At the ESMO Breast cancer Virtual Congress, Dr. Conte presented the overall survival analysis (the co-primary endpoint of the study) and updated disease-free survival according to hormone receptor status and the three risk categories: low risk (pT < 2 cm and pN0), which was 38% of the population; intermediate risk (pT < 2 cm and 1–3 pN+ or pT > 2 cm and 0–3 pN+), which was 47% of the population; and high risk (any pT and 4+ pN+), which was 15% of the population.

At a median follow up of 8.7 years, disease-free survival events numbered 121 in the short treatment arm and 116 in the long treatment arm (HR = 1.09; 90% CI = 0.88–1.35). The hazard ratios by risk category were comparable between the arms, except for in the high-risk category (Table 1). According to hormone receptor status, hazard ratios were 1.11 for patients with hormone receptor–positive disease and 1.06 for patients with hormone receptor–negative disease. At 9 years, overall survival rates were 90% after 9 weeks of trastuzumab and 91% with 1 year of treatment (HR = 1.18; 90% CI = 0.86–1.62), he reported.
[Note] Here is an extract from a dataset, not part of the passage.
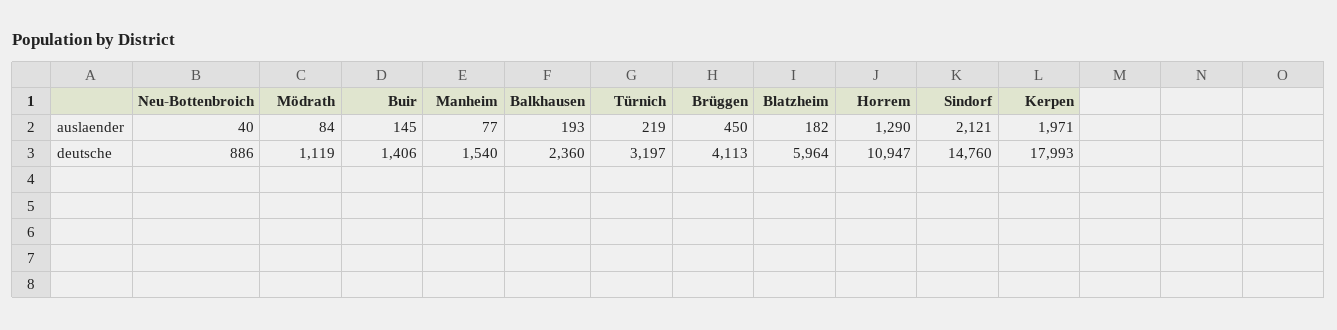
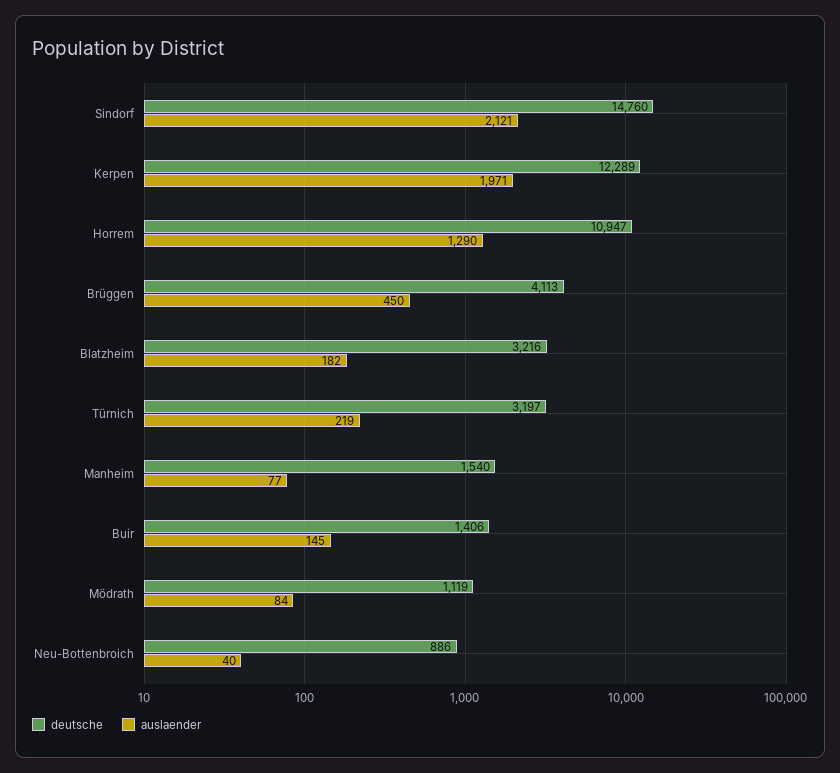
auslaender, Balkhausen: 193 -> none
deutsche, Balkhausen: 2360 -> none
deutsche, Blatzheim: 5964 -> 3216
deutsche, Kerpen: 17993 -> 12289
Dr. Conte said that, because outcomes are good with 9 weeks of trastuzumab, a short course could be an option in populations with limited access to trastuzumab and for patients with cardiotoxicity concerns. “Our data are also reassuring for patients who have to discontinue trastuzumab due to a decline in left-ventricular ejection fraction,” he added. “You can safely reassure such patients that they can probably stop treatment without compromising outcomes.” 
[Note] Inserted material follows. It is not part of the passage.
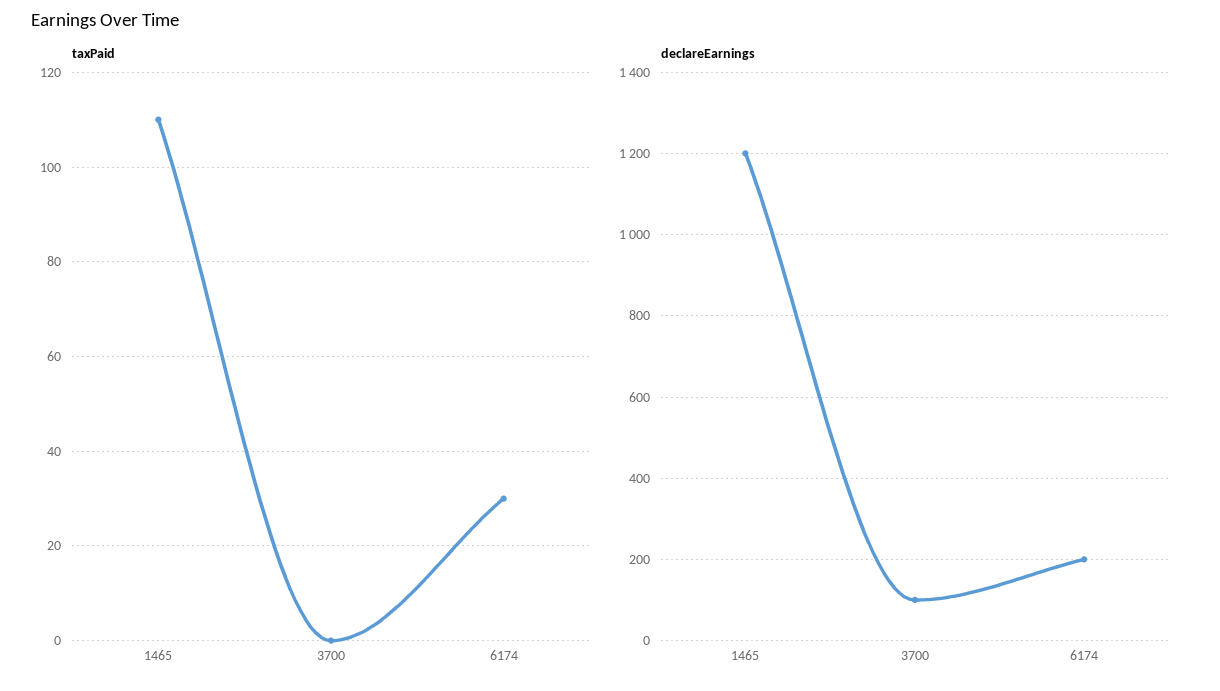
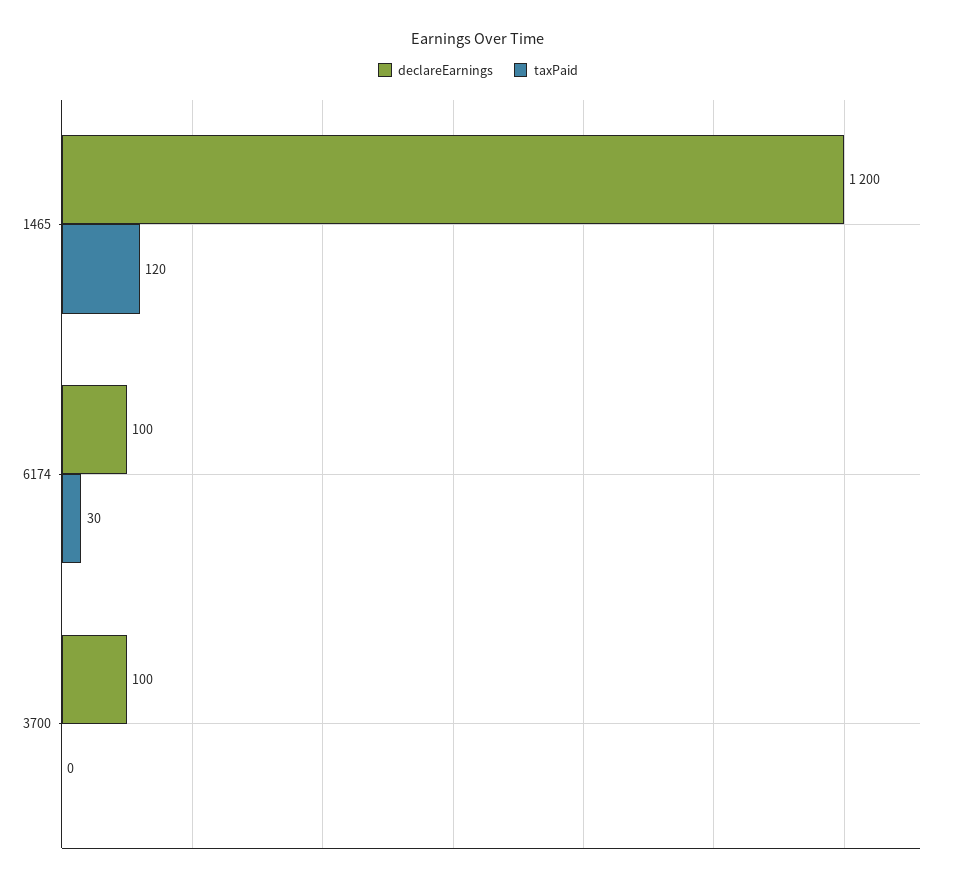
taxPaid, 1465: 110 -> 120
declareEarnings, 6174: 200 -> 100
DISCLOSURE: Dr. Conte has served as a consultant or advisor to Daiichi Sankyo/Lilly; has participated in a speakers bureau for AstraZeneca, Bristol Myers Squibb, Eli Lilly, Novartis, Roche/Genentech, and Tesaro; has received institutional research funding from Bristol Myers Squibb, Merck KGaA, Novartis, and Roche; has provided expert testimony on behalf of AstraZeneca and Roche; and has been reimbursed for travel, accommodations, or other expenses by AstraZeneca, Celgene, Novartis, and Pfizer.

REFERENCES

1. Conte PF, Frassoldati A, Bisagni G, et al: Nine weeks vs 1 year adjuvant trastuzumab: Long-term outcomes of the Short-HER randomised trial. ESMO Breast Cancer Virtual Congress 2021. Abstract 410. Presented May 7, 2021.

2. Conte P, Frassoldati A, Bisagni G, et al: Nine weeks versus 1 year adjuvant trastuzumab in combination with chemotherapy: Final results of the phase III randomized Short-HER study. Ann Oncol 29:2328-2333, 2018.